#### Excerpted passage:
Can we at least mention this RFC is the doc? It's very well written IMO
Florian Fainelli - Jan. 11, 2019, 6:34 p.m.
On 1/11/19 7:06 AM, Ido Schimmel wrote:
> On Thu, Jan 10, 2019 at 11:32:06AM -0800, Florian Fainelli wrote:
>> This patch provides details on the expected behavior of switchdev
>> enabled network devices when operating in a "stand alone" mode, as well
>> as when being bridge members. This clarifies a number of things that
>> recently came up during a bug fixing session on the b53 DSA switch
>> driver.
>>
>> Signed-off-by: Florian Fainelli <f.fainelli@gmail.com>
>> ---
>> Changes in v4:
>>
>> - more spelling/grammar/sentence fixes (Randy)
>>
>> Changes in v3:
>>
>> - spell checks, past vs. present use (Randy)
>> - clarified some behaviors a bit more regarding multicast flooding
>> - added some missing sentence about multicast snopping knob being
>>   dynamically turned on/off
>>
>> Changes in v2:
>>
>> - clarified a few parts about VLAN devices wrt. VLAN filtering and their
>>   behavior during enslaving.
>>
>>  Documentation/networking/switchdev.txt | 105 +++++++++++++++++++++++++
>>  1 file changed, 105 insertions(+)
>>
>> diff --git a/Documentation/networking/switchdev.txt b/Documentation/networking/switchdev.txt
>> index 82236a17b5e6..dd58c957c557 100644
>> --- a/Documentation/networking/switchdev.txt
>> +++ b/Documentation/networking/switchdev.txt
>> @@ -392,3 +392,108 @@ switchdev_trans_item_dequeue()

#### Record set:

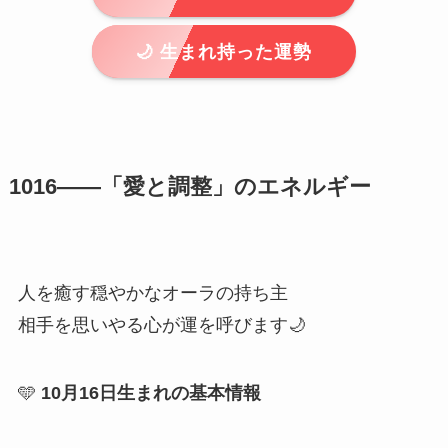
🌙 生まれ持った運勢
1016――「愛と調整」のエネルギー
人を癒す穏やかなオーラの持ち主
相手を思いやる心が運を呼びます🌙
🩵
10月16日生まれの基本情報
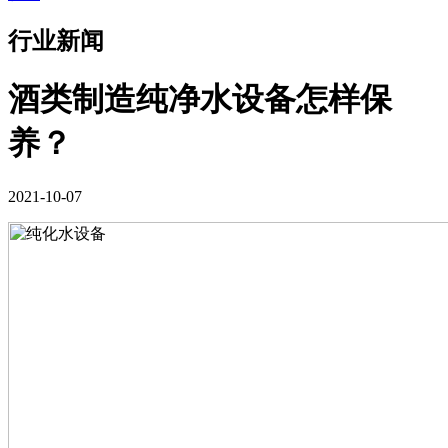
行业新闻
酒类制造纯净水设备怎样保
养？
2021-10-07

#### What to do:
[A] Change "bug fixing session" to "debugging session" in the part of the patch discussion starting at "On 1/11/19 7:06" and ending at "spelling/grammar/sentence fixes (Randy)", then give that part in full.
[B] Retype every line of text in the records precisely as it stands, leaving the pictures out of your answer.
The patch discussion and the records were taken from unrelated sources.

#### Responses by item number:
[A]
On 1/11/19 7:06 AM, Ido Schimmel wrote:
> On Thu, Jan 10, 2019 at 11:32:06AM -0800, Florian Fainelli wrote:
>> This patch provides details on the expected behavior of switchdev
>> enabled network devices when operating in a "stand alone" mode, as well
>> as when being bridge members. This clarifies a number of things that
>> recently came up during a debugging session on the b53 DSA switch
>> driver.
>>
>> Signed-off-by: Florian Fainelli <f.fainelli@gmail.com>
>> ---
>> Changes in v4:
>>
>> - more spelling/grammar/sentence fixes (Randy)

[B]
🌙 生まれ持った運勢
1016――「愛と調整」のエネルギー
人を癒す穏やかなオーラの持ち主
相手を思いやる心が運を呼びます🌙
🩵
10月16日生まれの基本情報
行业新闻
酒类制造纯净水设备怎样保
养？
2021-10-07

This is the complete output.